INPUT MATERIAL Block Start

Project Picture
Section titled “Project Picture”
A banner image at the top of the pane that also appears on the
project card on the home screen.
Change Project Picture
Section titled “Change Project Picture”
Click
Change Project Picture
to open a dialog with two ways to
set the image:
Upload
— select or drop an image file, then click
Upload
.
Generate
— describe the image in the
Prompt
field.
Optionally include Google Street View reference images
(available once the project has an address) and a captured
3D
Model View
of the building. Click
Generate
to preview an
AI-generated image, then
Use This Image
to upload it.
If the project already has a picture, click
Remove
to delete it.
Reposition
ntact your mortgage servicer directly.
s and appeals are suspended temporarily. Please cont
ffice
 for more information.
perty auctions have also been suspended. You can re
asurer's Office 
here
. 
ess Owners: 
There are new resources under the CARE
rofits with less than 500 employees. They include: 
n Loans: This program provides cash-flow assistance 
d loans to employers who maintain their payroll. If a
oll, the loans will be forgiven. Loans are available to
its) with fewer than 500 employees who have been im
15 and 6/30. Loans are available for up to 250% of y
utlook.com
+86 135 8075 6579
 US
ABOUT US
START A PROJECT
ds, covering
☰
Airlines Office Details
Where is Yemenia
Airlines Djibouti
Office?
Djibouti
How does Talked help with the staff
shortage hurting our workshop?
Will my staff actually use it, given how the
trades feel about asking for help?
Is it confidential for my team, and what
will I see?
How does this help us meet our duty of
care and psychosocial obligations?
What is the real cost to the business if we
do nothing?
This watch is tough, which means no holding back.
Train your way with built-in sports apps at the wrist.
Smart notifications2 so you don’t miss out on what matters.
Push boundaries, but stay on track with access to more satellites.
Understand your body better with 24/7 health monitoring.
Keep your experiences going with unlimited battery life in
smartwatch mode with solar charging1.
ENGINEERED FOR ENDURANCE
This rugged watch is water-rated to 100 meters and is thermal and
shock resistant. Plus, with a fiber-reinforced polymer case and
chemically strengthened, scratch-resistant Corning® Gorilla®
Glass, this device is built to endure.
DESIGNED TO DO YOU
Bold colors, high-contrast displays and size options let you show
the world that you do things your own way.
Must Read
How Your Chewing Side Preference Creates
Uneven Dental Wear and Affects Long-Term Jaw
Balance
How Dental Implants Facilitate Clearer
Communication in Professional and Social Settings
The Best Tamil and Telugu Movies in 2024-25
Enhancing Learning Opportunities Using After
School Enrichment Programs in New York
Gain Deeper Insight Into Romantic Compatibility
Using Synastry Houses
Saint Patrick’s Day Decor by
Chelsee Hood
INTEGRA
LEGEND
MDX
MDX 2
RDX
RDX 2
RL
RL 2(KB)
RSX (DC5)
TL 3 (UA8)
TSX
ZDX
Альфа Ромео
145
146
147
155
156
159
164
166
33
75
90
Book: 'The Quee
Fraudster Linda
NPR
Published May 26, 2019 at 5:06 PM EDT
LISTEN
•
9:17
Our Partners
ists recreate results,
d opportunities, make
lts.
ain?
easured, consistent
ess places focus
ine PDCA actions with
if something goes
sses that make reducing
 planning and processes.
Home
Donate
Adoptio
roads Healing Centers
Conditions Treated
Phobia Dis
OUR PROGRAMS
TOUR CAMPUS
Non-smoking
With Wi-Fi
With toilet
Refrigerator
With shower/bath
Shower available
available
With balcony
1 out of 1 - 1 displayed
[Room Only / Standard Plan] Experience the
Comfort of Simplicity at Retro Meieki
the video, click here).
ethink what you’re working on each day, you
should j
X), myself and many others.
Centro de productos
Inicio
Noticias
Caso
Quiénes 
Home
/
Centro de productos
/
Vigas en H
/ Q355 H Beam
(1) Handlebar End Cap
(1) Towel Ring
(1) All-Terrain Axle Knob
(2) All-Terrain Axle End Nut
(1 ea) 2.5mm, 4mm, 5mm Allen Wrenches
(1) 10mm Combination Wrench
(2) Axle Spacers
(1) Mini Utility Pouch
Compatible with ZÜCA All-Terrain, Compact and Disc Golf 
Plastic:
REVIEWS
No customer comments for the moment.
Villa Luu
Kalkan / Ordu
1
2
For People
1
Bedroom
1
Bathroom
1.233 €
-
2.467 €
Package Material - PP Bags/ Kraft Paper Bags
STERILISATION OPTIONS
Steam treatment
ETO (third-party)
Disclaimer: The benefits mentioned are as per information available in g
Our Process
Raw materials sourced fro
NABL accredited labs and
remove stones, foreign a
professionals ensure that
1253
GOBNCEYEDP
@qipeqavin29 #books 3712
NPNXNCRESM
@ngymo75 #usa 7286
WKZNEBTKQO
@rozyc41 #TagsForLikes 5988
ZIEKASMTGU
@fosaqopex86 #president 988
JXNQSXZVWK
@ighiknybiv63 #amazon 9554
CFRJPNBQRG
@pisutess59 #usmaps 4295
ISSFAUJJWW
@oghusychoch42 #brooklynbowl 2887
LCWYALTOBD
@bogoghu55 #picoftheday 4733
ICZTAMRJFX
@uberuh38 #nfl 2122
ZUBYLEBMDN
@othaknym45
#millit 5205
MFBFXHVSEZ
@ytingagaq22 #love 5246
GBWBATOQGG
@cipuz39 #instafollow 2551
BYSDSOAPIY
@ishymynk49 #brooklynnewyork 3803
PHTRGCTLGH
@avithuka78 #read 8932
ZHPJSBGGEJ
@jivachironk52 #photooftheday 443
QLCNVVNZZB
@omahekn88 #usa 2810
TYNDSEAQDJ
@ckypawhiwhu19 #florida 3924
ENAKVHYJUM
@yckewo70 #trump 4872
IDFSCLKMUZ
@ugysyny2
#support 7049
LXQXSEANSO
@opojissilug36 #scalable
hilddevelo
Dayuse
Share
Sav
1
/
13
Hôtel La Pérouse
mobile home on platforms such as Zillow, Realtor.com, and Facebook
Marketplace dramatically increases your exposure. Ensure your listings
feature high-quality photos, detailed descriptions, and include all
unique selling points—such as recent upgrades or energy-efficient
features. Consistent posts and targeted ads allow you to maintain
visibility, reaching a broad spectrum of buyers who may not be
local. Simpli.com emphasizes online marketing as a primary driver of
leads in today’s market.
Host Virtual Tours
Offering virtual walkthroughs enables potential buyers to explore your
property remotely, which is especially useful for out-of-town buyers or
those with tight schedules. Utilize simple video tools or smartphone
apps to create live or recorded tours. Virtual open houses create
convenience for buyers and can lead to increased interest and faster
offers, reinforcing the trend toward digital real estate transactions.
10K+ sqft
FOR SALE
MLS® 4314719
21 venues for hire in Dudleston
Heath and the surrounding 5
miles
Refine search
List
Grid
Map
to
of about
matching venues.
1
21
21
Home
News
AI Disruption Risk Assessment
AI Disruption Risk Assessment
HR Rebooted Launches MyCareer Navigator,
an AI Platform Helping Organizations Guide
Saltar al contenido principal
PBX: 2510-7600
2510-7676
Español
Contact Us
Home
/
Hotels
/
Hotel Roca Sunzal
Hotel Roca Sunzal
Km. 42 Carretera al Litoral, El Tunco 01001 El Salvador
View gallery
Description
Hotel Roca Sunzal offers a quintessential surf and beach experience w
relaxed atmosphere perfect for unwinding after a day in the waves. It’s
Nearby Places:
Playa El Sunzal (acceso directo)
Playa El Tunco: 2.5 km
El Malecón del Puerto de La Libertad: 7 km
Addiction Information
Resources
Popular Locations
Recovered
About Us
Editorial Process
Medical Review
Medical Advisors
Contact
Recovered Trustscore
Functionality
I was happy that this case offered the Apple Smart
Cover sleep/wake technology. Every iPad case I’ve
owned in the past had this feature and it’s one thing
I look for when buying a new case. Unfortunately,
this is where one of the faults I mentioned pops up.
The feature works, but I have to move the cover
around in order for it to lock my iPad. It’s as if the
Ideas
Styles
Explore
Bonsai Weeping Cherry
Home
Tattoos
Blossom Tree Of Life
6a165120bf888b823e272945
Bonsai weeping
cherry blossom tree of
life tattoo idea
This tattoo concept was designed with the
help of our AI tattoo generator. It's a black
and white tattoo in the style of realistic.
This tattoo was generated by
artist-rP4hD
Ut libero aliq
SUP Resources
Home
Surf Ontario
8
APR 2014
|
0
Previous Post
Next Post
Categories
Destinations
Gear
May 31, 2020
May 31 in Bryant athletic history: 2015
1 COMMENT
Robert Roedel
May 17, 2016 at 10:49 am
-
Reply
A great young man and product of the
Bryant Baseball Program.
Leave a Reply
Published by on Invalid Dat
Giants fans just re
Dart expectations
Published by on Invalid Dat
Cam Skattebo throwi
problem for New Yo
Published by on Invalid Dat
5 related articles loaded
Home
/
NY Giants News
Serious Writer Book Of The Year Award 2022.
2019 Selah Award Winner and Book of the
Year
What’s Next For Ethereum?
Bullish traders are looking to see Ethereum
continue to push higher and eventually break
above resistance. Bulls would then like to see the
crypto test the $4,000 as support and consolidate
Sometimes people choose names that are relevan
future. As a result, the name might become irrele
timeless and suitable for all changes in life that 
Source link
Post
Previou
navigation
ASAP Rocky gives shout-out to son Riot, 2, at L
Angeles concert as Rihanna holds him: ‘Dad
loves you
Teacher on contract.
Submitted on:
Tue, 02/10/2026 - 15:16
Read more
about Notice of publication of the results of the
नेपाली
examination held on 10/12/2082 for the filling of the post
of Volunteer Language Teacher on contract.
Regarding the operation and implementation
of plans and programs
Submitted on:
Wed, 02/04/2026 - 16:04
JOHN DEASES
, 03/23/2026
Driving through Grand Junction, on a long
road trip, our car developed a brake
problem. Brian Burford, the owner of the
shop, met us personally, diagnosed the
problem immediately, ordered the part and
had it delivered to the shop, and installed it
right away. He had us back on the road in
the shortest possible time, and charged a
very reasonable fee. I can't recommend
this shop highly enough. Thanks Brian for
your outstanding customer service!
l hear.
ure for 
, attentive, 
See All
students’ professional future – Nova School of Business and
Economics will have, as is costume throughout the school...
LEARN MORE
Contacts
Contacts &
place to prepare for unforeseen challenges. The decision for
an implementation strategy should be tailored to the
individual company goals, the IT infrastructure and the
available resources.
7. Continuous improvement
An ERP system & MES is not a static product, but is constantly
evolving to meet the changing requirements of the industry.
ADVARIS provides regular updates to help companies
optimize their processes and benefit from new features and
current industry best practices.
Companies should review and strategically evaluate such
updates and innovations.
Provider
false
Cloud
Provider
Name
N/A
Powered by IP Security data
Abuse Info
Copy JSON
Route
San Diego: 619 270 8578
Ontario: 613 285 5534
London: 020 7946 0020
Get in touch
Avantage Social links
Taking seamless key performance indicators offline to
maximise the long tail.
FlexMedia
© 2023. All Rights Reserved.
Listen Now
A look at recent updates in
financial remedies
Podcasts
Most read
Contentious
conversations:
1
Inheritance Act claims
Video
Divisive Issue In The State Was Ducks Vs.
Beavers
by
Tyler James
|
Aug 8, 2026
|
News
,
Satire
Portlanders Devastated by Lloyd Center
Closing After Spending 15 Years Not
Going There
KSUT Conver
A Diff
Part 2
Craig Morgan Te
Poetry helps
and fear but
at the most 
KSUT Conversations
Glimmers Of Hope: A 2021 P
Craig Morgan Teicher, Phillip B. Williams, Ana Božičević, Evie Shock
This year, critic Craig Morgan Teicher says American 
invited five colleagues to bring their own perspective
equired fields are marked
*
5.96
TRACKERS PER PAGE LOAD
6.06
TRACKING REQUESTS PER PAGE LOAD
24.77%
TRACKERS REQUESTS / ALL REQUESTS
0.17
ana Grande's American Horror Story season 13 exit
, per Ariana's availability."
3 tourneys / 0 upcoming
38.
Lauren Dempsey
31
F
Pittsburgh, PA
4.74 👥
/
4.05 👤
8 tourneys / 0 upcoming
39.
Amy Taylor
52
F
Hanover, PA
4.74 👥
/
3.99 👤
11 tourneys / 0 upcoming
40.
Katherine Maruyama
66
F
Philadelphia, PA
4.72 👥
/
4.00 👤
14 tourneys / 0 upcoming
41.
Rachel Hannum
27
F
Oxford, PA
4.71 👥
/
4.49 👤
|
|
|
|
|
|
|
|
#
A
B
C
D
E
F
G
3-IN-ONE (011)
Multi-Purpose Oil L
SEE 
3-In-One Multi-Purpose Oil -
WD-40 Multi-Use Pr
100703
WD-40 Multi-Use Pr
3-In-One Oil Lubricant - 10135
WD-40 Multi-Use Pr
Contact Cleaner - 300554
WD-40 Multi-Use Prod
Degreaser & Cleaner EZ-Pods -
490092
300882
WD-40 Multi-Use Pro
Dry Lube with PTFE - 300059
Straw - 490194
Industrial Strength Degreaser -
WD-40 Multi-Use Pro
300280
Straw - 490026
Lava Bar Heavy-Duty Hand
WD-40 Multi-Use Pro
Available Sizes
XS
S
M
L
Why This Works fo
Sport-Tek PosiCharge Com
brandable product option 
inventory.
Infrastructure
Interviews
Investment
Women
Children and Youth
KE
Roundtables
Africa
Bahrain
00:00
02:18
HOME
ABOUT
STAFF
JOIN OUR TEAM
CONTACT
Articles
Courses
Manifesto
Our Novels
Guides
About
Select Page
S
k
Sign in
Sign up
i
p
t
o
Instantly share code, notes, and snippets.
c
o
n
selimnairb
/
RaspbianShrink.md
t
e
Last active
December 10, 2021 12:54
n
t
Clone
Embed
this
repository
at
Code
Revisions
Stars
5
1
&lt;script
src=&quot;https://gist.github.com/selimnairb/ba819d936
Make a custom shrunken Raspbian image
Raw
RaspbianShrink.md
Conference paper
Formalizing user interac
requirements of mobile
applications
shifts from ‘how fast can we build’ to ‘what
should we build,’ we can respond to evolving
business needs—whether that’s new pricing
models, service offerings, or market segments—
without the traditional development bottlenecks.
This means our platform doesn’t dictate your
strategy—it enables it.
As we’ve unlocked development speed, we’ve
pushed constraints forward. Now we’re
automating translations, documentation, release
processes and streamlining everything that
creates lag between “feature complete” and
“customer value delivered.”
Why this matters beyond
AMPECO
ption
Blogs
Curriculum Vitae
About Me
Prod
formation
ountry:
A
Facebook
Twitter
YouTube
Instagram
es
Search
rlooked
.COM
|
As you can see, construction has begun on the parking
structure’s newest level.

INPUT MATERIAL Block End

TASK ITEM — Pick each line holding "Craig" out of the entries above and return it.

RESULT OF THE EXERCISE —
Craig Morgan Te
Craig Morgan Teicher, Phillip B. Williams, Ana Božičević, Evie Shock
This year, critic Craig Morgan Teicher says American 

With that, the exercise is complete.